Gone is the impetuosity of youth that once compelled him to attempt three strokes to each ball. There is no sign of the restless, impatient left-hander who felt obliged to tee off from the beginning, without giving himself time to settle in, to get a hang of the pitch, the conditions and the bowling. Pant 2.0 is almost unrecognisable from the earlier erratic version, but even as he has embraced responsibility, he has lost none of the flair or flamboyance that characterised his meteoric climb to national representation.
The template Pant has discovered since Sydney in January, when he took his time and then exploded without warning to send shivers down Aussie spines, is exactly what he will seek to adopt in the shorter formats as well. He has, significantly, another quiver in his arrow – the rare gift of being able to play bruising strokes from the off if the situation so demands. His new-found maturity and his wide range of strokes that includes the orthodox and the cheeky, the conventional and the mind-boggling, are a potent concoction Virat Kohli and Ravi Shastri will no longer ignore.

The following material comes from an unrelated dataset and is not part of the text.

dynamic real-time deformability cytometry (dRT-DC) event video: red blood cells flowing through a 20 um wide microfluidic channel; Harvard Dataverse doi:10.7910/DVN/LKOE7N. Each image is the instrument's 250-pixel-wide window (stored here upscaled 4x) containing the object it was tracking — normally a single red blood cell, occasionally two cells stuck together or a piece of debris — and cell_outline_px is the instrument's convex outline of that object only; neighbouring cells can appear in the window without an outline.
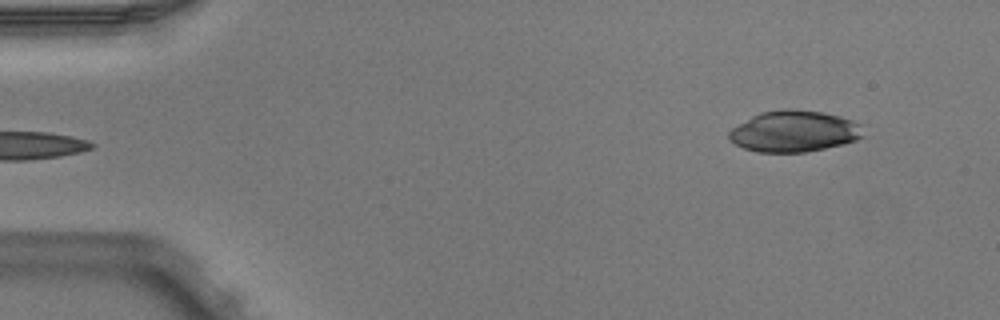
{"species": "Egyptian fruit bat (a non-hibernating species)", "species_latin": "Rousettus aegyptiacus", "temperature_condition": "warm", "stored_images_in_passage": 5, "segment_of_instrument_passage": [2, 2], "camera_frame_rate_fps": 3000, "um_per_image_px": 0.085, "animal": {"sex": "male"}, "frame": {"image": 1, "passage_image": 5, "time_ms": 1.333, "image_size_px": [1000, 320], "cell_outline_px": [[860, 136], [856, 140], [844, 144], [804, 152], [756, 152], [744, 148], [728, 140], [728, 132], [732, 128], [752, 116], [760, 112], [788, 108], [792, 108], [824, 112], [840, 116], [852, 120], [860, 124]], "centroid_in_image_um": [67.45, 11.15], "position_along_channel_um": 17.5, "area_um2": 32.19}}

Long before Mahendra Singh Dhoni’s exit from the international arena last August, India had embarked on a desperate quest for ‘finishers’. They did zero in on Hardik Pandya, but the Baroda all-rounder has spent too much time in the infirmary to instil the confidence that he is already a long-term successor to the legendary Jharkhandi. A fit Pandya at No. 5 or No. 6 is a precious commodity; a clean and effortless striker of the cricket ball, he is at his most dangerous at the death when, belying his lithe frame, he unleashes long balls at the drop of a hat. Imagine the carnage when Pandya has a mirror-image, a left-hander, for company.

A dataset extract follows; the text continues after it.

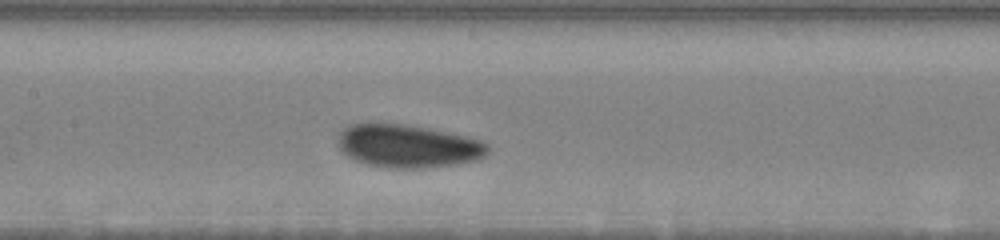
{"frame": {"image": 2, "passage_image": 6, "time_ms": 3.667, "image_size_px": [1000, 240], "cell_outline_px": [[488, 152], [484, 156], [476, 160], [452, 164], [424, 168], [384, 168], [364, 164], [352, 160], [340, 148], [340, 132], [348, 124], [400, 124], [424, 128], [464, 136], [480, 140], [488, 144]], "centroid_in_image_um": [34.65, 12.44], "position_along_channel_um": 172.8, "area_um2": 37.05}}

It was in the hope that Pant’s natural aggression and cheekiness would allow him to organically develop as Dhoni’s successor – no one can really replace the former captain – that the team management and the think-tank plumped for the Delhi youngster even when he showcased reckless abandon. An unfortunate blow to the head during the Mumbai ODI against Australia in January last year, and the subsequent success of the Rahul experiment behind the stumps, relegated Pant to the fringes and then out of the white-ball squads. A miserable run in the IPL for Delhi Capitals in the UAE, only marginally salvaged by a sparkling half-century in the final against Mumbai Indians, seemed to vindicate the call to bench him, until Pant decided to let his bat and the big gloves do the talking in Test cricket.

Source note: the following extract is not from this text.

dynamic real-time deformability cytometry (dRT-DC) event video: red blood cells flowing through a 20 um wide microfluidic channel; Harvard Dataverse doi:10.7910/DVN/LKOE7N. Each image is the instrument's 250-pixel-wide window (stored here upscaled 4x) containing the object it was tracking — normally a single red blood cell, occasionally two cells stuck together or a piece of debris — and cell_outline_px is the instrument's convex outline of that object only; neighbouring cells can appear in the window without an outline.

Admirable as his evolution as a dependable batsman has been, it’s Pant’s dramatic transformation as wicketkeeper that boggles the mind. After all, his batting abilities were never in question, only his awareness, shot-selection and an understanding of what not to do, rather than what to do. When it came to his keeping, though, question marks abounded. Pant didn’t seem a natural, he was ill at ease in India where unpredictable turn and dodgy bounce were proving to be so much of a riddle that India were forced to employ different stumpers at home (Wriddhiman Saha) and away.
Though a bull-headed work-ethic not everyone believed he had in him, Pant has established himself as a top gloveman in home conditions too. He was consistently little short of brilliant on very difficult pitches in Chennai and Ahmedabad while standing up to R Ashwin and Axar Patel, confounding critics with supreme footwork, movement, and surety and softness of hands. From this unexpected metamorphosis stems the conviction that Pant has truly turned the corner. He could so easily have chosen to bask in the exuberant glory of his munificent batting; by throwing himself whole-heartedly to improving as a wicketkeeper, Pant has exhibited a fierce flame of ambition that would do Dhoni proud.
Pant has done more than enough in the last two and a half months to merit a long rope in his white-ball resurrection. Truth to tell, he might neither need nor covet that luxury, which is both heartening and exciting.